Gaby Amarantos começou cantando no coro da igreja de sua Belém do Pará.  Exuberante demais para a igreja, passou a se apresentar em bares, e em 2002 montou a banda TecnoShow. A mistura de ritmos caribenhos, riffs acelerados de guitarra brega tradicional e adição de batidas eletrônicas, DJs com seus pickups, teclados e amplificadores, garantiam a animação dos chamados shows de aparelhagem, que aconteciam na periferia de Belém. O ritmo foi batizado de Tecnobrega, e Gaby decretada sua rainha.  Em 2010, “Hoje eu tô solteira”, versão da música Single Ladies” de Beyoncé, ultrapassou as fronteiras paraenses e virou hit nacional, e logo em seguida, outro  sucesso, “Xirley”, teve mais de 01 milhão de acessos no You Tube. A cantora foi indicada ao Grammy Latino e muitos outros prêmios, e venceu as categorias de Artista Feminina e Artista 2012 no MTV Video Music Brasil, Novo Hit no Prêmio Multishow, entre vários outros. O portal americano The Huffington Post publicou um perfil de Gaby Amarantos em função de sua versão para “Águas de Março”, incluída no álbum “L.O.V.E”, do DJ João Brasil. Nelson Motta se refere a Gaby como “a novidade” no cenário musical, Thalma de Freitas e Iara Rennó fizeram uma música especial para ela, e Fernanda Takai fez participação especial no CD Treme. Como é possível notar, Gaby agrada tribos das mais diferentes vertentes, e tem entre os modernos seus fãs mais entusiasmados. Gaby Amarantos, em meio à seus inúmeros compromissos, fala com exclusividade à Hardecor.

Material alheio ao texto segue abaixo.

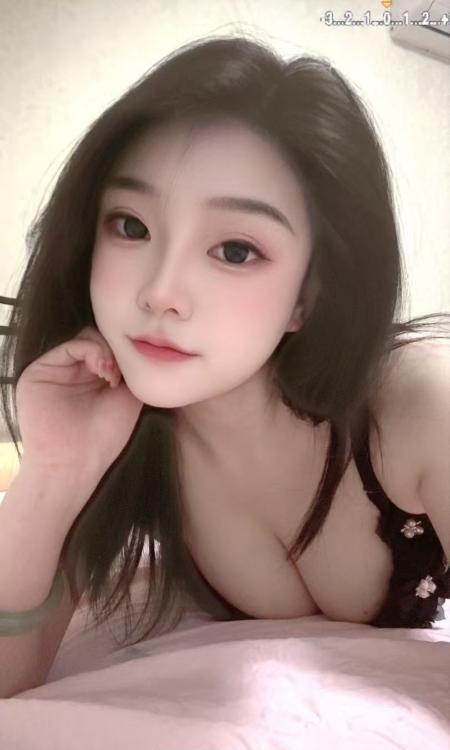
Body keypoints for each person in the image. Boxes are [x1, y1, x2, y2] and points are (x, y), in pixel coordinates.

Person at [0, 35, 449, 694]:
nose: (160, 293)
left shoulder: (421, 405)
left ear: (308, 293)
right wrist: (54, 474)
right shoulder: (119, 425)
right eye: (130, 226)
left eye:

Jurunas, bairro onde mora até hoje Gaby Amarantos, foi palco para a gravação do DVD Live in Jurunas, que teve direção do cineasta francês Vincent Moon e de Priscilla Brasil. O público foi formado pelos vizinhos da artista, que mantém os pés firmes no bairro onde cresceu e conheceu os ritmos que a influenciaram. O DVD pode ser visto gratuitamente.

Hardecor: Quem é Gaby Amarantos hoje?

Gaby Amarantos: A mesma mulher de sempre, pode ter certeza.

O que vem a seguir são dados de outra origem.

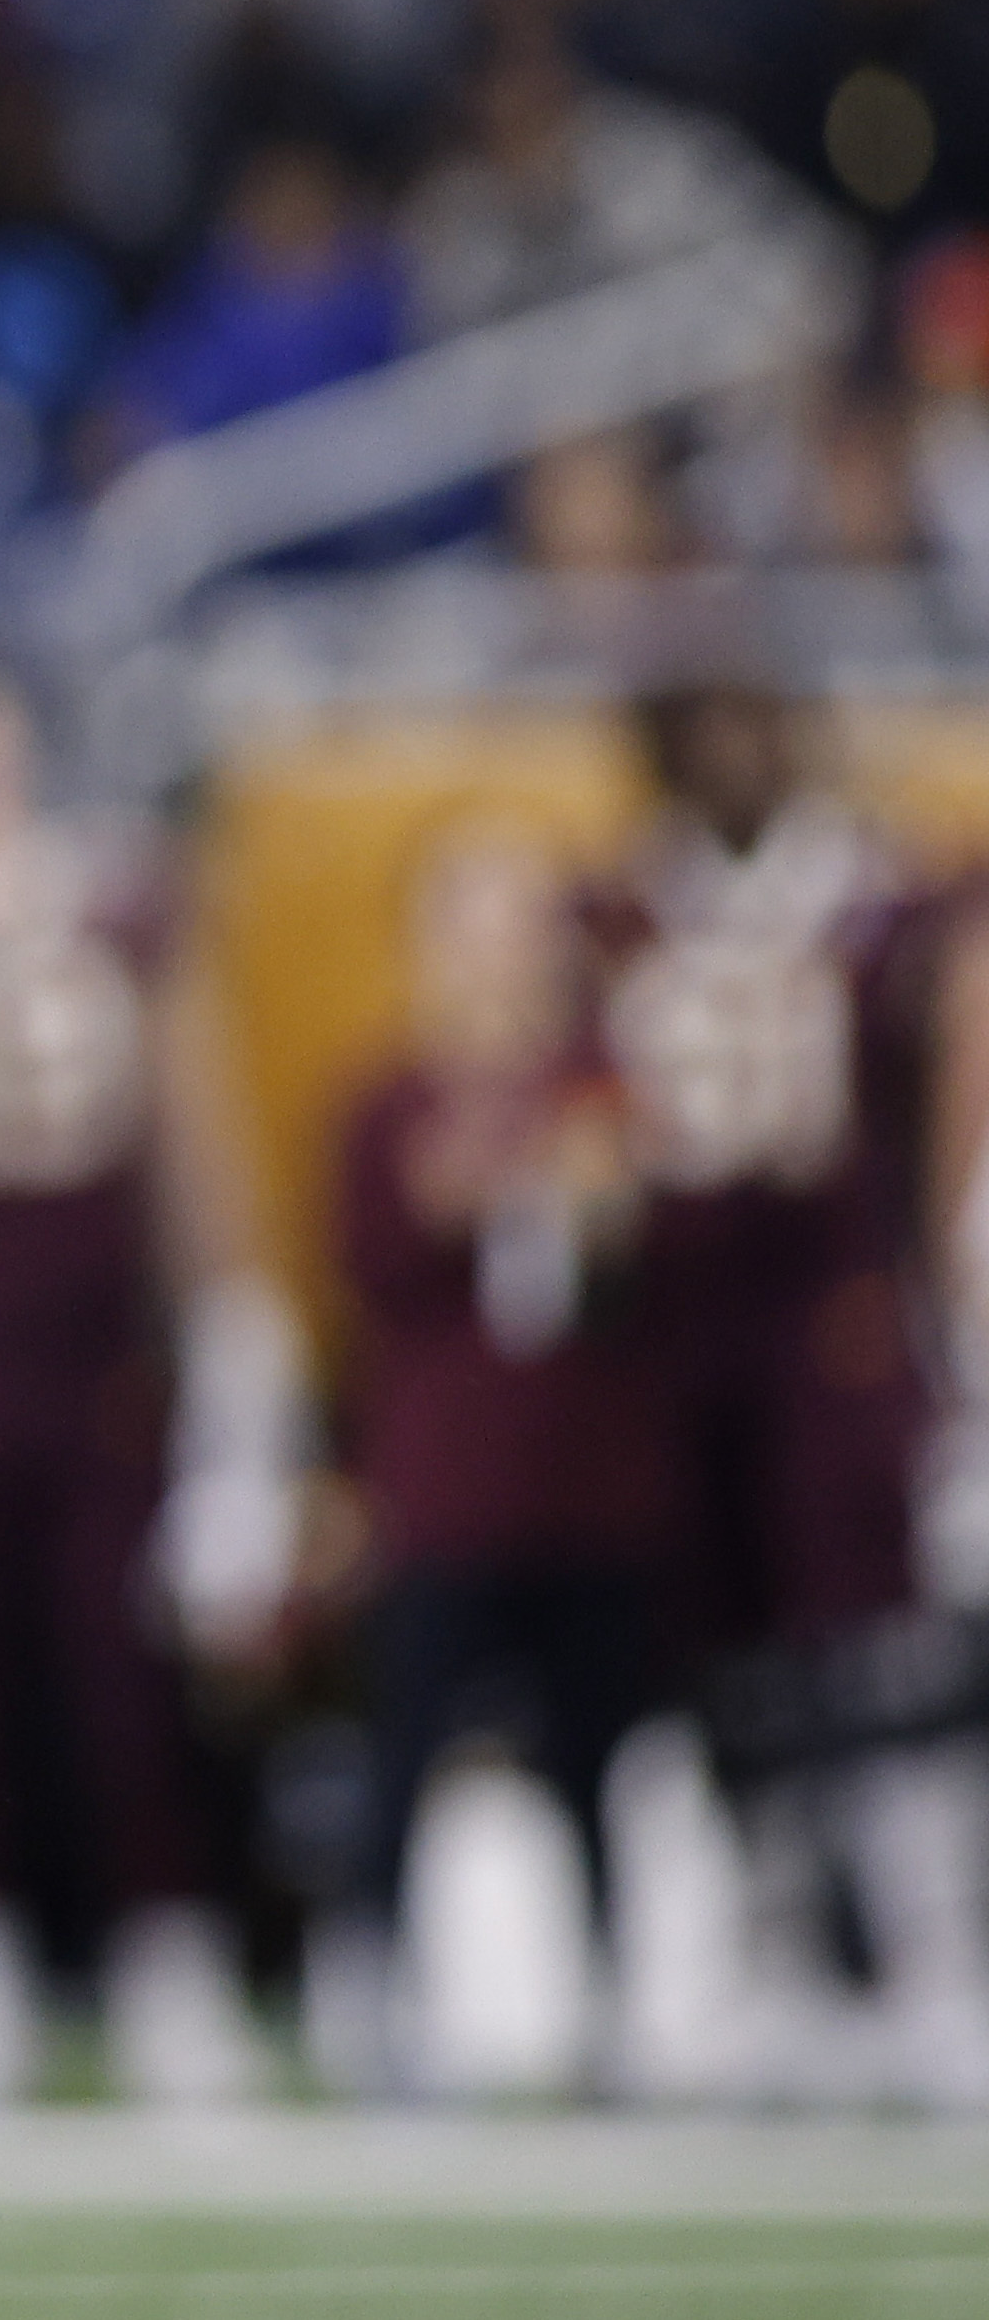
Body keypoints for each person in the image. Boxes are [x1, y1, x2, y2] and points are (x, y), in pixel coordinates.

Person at [0, 663, 273, 2103]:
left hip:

H: Como é sua casa? E a casa dos sonhos?

GA: Minha casa é simples, sou feliz com o estilo de vida que levo. Preservamos objetos antigos que me remetem à infância e como ainda moramos todos juntos, nossa vida fica mais divertida e animada. Ainda quero um lugar tranquilo para passeio na beira do rio Amazonas.

H: O que é ser brega?

GA: Para mim é ser autêntico e ter personalidade, sem se preocupar com que os outros vão dizer.

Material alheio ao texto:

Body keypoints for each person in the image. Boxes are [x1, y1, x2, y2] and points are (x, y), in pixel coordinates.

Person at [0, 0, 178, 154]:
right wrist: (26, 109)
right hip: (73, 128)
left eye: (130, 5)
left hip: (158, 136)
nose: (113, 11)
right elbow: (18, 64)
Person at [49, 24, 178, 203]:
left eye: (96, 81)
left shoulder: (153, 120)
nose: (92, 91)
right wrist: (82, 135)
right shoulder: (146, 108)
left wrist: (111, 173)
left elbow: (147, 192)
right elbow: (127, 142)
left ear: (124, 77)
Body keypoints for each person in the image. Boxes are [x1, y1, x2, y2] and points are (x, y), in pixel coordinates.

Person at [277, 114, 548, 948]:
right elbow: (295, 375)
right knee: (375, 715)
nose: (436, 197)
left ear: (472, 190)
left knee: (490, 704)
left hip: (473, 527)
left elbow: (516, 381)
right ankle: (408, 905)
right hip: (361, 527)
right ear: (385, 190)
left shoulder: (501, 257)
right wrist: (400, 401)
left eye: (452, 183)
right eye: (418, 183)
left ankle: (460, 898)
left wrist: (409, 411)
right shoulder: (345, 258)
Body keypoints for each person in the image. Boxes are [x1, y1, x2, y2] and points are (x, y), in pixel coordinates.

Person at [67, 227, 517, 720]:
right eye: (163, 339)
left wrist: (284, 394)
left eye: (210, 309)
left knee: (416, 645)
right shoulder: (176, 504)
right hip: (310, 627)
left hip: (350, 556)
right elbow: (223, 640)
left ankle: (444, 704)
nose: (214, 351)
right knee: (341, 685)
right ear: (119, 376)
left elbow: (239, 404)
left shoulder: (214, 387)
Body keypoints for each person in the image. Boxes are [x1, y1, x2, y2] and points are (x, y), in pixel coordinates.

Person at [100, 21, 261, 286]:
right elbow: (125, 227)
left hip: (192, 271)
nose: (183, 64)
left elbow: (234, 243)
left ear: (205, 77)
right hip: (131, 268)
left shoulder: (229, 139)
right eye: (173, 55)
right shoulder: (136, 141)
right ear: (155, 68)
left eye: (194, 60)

H: Você acha que as pessoas ainda tem medo do julgamento alheio? Falta breguice/ autenticidade no Brasil?

GA: As pessoas tem medo e sempre terão, por muitos fatores, mas vamos evoluindo juntos. Com certeza, falta essa alma brega livre e desprendida. Eu creio na evolução humana e na ausência de preconceitos e julgamentos, que  tem tantos reflexos negativos.

H: Você está conhecendo outros lugares, diferentes do Pará. Isso tem influenciado sua música?

GA: Sim, e meu próximo disco vai ser bem mais amplo, com direito a flertar com vários estilos que gosto.

H: Qual é a sensação de ser unanimidade?

GA: Estou longe de ser uma unanimidade, mas fico feliz em ter a simpatia de públicos diferentes.